Pour rejeter la première exception de nullité, la cour d’appel retient que les mesures ont été accomplies selon les modalités de l’article 14 de la loi n° 94-589 du 15 juillet 1994, qui prévoit les prérogatives du commandant d’un navire de la Marine nationale. Les juges relèvent que ce texte ne nécessite pas une information préalable du procureur de la République, ni une habilitation particulière du commandant du navire. Ils relèvent également que les mesures conservatoires ont été régulièrement accomplies et qu’elles précédaient l’ouverture d’une enquête pénale, laquelle, conformément à l’autorisation de l’Etat du pavillon, ne pouvait intervenir qu’après la découverte de la drogue. De plus, dès la découverte des stupéfiants à bord, les dispositions de l’article 16 de la loi précitée du 15 juillet 1994 ont reçu application, le procureur de la République à Nouméa ayant immédiatement été informé de la découverte et des mesures de coercition mises en oeuvre, ce qui l’a conduit à ordonner l’ouverture d’une enquête de flagrant délit, qui a été aussitôt mise en oeuvre par les enquêteurs présents sur la frégate.
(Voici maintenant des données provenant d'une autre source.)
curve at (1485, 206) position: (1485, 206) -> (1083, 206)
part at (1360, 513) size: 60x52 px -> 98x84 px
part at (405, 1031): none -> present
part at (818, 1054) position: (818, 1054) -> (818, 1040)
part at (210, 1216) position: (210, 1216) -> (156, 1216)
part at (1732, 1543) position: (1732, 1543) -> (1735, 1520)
S’agissant de la seconde exception de nullité, les juges retiennent que la notification de ces ordonnances n’est pas prescrite à peine de nullité, laquelle ne peut être prononcée que si la personne qui l’invoque démontre que l’irrégularité lui a fait grief. L’arrêt ajoute qu’il était matériellement impossible, pour la Marine nationale, de faire traduire ces ordonnances dans la langue des prévenus. Il relève que les droits des prévenus n’ont pas été méconnus pendant leur privation de liberté (examen par un médecin quotidiennement, communication avec l’équipage) et que le JLD, qui a reçu les certificats médicaux établissant leur aptitude à la mesure de privation de liberté, a prolongé celle-ci par des ordonnances régulièrement transmises, les prévenus n’ayant formulé aucune observation sur le cahier de rétention à leur disposition, et qu’aucun grief ne résulte pour eux de l’absence de notification de ces ordonnances, insusceptibles de recours. Un pourvoi a été formé par les prévenus.

Rejet du pourvoi. Reprenant la solution susvisée, la Haute juridiction rejette le pourvoi. Sur la question de la régularité de la procédure, elle considère qu’en prononçant ainsi, la cour d’appel a justifié sa décision. Sur la régularité de la notification des ordonnances, elle énonce que «dès lors que l’existence et la régularité des ordonnances en cause ne sont pas contestées, et que les demandeurs ne soutiennent pas qu’ils ignoraient les raisons de leur arrestation et de leur retenue à bord du [...]», la cour d’appel a justifié sa décision.